5. Form a ball, squash it into a disk, wrap it in plastic and put it in the fridge to rest for least half an hour.
6. Preheat the oven to 180C and grease your baking sheets.
7. Dust the work surface with flour then roll out the dough to about 5mm.

Petits beurres - cutting out

8. Cut out rectangles. If you don’t have a rectangular cutter you’ll have to do it by hand.
9. Place the biscuits on the sheets and prick them in diagonal pattern with a fork.
10. Bake for 15-20 minutes until starting to turn golden.
11. Transfer to a wire rack and allow to cool. I got 24 from this batch, but it depends on how big you cut them.

Enjoy. With a cup of tea or even alongside a nice strawberry dessert – as they’re in season here in England now. You should always seize British produce seasons as they’re not half so long as those in Italy. Damn it, there’s me reminiscing again!

Petits beurres

Notes
1 Italy, as you probably know, is a country of regions with strong local, cultural and culinary identities. Each region has dozens of food specialities, even when it comes to baked goods, breads and pastries etc. My two years in Italy were just a start really. It would be a lifelong project to learn them all.
2 Galette is a French word that doesn’t have an immediate equivalent in English. Sometimes it refers to something we’d translate as a pancake (eg Breton buckwheat pancakes), other times things we’d call a pastry, and others it’s more like a cookie. I looked at the etymology over in my post about galette des rois.
3 Despite that being a more historically southern Italian thing, with strutto – lard – arguably a more common fat in the mountains and the north.
4 Should they be called petits beurres or petits-beurre? They can’t seem to agree on the agreement. The English is just petit beurre biscuits.

15 Comments

Filed under Baking, Recipes

15 responses to “Reminiscences and butter biscuits

  1. Have never baked bickies with cream in the dough before. Bet these taste all kinds of delish.

  2. These look very good, and I do like the sound of all that butter and cream. Do you think that with a sprinkling of caster sugar they would be a nicer version of Nice biscuits? If you see what I mean.

  3. I use to bake in the states, actually I use to experiment with many recipes. Living in Italy I have stop depending on my skills and rely on all the goodies baked daily; I can smell from my third floor apartment. I cook at home and bring a dish to a dinner party, however, I have weakened my artistic culinary skills. Your post is the perfect reminder. Grazie! I wish you the best of luck on the baby. I am interested in adopting, which is way harder when single,so I send you my best. !

  4. Phil B

    Made these yesterday. Simple and delicious. Thanks for the recipe Dan!

  5. I would rather like one of those biscuits cutters. And ten or so of the petits beurres, of course, fat is wonderful.

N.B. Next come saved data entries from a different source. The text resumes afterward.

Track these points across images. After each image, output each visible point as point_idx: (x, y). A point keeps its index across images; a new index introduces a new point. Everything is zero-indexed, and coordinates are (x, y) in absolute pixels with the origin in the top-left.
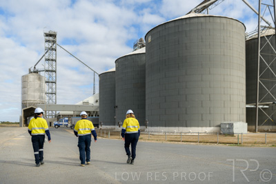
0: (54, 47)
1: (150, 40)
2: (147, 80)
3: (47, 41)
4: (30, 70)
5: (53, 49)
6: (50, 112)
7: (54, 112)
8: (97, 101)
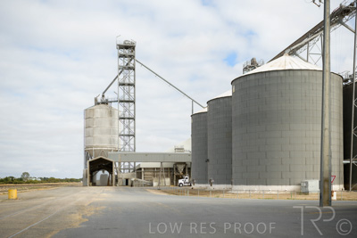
0: (131, 65)
3: (121, 56)
4: (96, 100)
5: (130, 68)
6: (127, 164)
7: (132, 164)
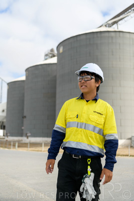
1: (61, 50)
2: (58, 90)
8: (3, 111)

  6. These look lovely Daniel. Very scrumptious. I think some reminiscing is never a bad thing and is natural. Even healthy. We’ve just come back from some years in LA and we both have found the move tricky. Keep on baking delicious things! And nice to have met you at Rachel’s launch. Sophie

  7. Globalresidence

    Great info. Cream in the dough? Sounds amazing!